現代社会学部では定期的に教員による「現代社会学研究会」を開催しています。
2025年度第4回研究会(12月24日)では、客員研究員のNguyen Thi Thanh Thao(グエン・ティ・タイン・タオ)氏が「ベトナム人労働者の視点から見る日本の多文化共生社会:技能実習生のライフストーリーに基づく考察」と題した研究報告をおこないました。

研究報告をおこなうタオ氏
タオ氏はベトナム国家大学ホーチミン市校人文社会科学大学講師です。2025年9月より国際交流基金の奨励金を取得し、加藤敦典教授(文化人類学、ベトナム地域研究)を受け入れ教員として現代社会学部に4か月間在籍、在日ベトナム人技能実習生の生活実態について文化人類学的な方法論を用いたフィールド調査を実施しました。

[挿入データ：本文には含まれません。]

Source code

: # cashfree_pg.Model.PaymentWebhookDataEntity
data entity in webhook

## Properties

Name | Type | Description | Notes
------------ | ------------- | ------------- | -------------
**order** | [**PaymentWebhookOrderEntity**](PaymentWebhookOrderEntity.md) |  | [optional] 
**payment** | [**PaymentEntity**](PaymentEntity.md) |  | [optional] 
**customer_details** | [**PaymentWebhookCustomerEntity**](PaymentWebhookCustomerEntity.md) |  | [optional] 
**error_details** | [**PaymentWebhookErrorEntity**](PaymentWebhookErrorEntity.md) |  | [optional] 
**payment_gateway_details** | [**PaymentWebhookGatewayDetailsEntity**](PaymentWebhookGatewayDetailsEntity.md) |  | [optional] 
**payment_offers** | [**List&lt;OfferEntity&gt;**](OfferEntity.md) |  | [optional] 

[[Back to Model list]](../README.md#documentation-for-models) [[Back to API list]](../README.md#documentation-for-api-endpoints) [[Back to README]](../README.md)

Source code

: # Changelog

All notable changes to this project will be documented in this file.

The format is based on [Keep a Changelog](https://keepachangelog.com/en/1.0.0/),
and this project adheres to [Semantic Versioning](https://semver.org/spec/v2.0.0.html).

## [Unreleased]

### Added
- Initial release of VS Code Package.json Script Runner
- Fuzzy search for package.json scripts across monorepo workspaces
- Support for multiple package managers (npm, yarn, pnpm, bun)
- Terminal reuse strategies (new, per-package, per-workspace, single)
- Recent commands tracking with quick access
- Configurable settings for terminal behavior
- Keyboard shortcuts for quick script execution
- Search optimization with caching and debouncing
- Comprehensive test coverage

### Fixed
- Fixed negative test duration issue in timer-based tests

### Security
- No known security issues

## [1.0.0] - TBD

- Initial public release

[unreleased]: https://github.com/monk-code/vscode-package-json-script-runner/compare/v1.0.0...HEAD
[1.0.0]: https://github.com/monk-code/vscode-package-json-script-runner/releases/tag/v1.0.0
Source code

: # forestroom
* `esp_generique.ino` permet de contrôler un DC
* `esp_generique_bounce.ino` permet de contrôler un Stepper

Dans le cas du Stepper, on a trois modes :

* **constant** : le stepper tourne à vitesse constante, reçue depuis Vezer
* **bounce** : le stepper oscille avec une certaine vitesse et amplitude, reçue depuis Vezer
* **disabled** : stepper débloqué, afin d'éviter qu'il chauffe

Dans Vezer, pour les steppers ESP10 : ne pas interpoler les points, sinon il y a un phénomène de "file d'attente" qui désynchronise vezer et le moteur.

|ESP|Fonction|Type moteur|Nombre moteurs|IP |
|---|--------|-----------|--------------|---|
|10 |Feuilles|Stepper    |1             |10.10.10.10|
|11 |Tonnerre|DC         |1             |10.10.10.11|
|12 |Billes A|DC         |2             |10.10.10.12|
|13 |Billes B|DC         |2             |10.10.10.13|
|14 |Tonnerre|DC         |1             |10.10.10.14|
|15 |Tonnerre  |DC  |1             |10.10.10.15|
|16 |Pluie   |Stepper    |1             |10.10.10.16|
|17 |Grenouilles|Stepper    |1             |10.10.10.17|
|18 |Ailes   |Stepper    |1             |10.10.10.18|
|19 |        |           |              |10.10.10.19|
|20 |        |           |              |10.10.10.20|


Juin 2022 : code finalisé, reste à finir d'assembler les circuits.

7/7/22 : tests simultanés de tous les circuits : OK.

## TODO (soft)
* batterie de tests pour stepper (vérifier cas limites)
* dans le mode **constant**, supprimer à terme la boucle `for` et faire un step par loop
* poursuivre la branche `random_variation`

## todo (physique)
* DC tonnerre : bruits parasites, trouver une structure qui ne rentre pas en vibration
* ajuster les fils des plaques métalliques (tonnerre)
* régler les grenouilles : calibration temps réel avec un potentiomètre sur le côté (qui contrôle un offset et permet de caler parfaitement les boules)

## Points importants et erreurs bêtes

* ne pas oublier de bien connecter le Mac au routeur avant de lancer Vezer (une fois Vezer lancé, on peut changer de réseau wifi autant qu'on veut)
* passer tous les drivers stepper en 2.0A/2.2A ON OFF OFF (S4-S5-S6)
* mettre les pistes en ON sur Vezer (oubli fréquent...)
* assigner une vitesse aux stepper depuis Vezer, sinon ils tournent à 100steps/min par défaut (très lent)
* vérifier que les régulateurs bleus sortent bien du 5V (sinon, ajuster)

今回はタオ氏による4か月にわたる調査の成果報告がおこなわれました。タオ氏は、大多数の在日ベトナム人技能実習生が日本社会との接点を持たずに生活していること、技能実習生の経歴をみると学歴や日本語能力の高さと収入の高さが比例しないことなどを指摘し、自分たちのコミュニティで生活を完結させ、時間外手当などで手取りを増やすことに邁進する層と、収入は高くないものの就労以外の活動にも力を入れる層(こちらは少数)がいることを明らかにしました。
その背景には、地方の低階層出身で、日本での経験や学習が帰国後の社会上昇につながる可能性が低い層と、日本での経験や学習が帰国後の社会上昇につながりうる層との格差があるのではないか、といったことが議論されました。
京都産業大学はベトナムの主要大学とのあいだに学術交流協定を結んでいます。
両国間での学生交流もさかんに実施しており、両国間の研究・教育交流のさらなる進展が期待されます。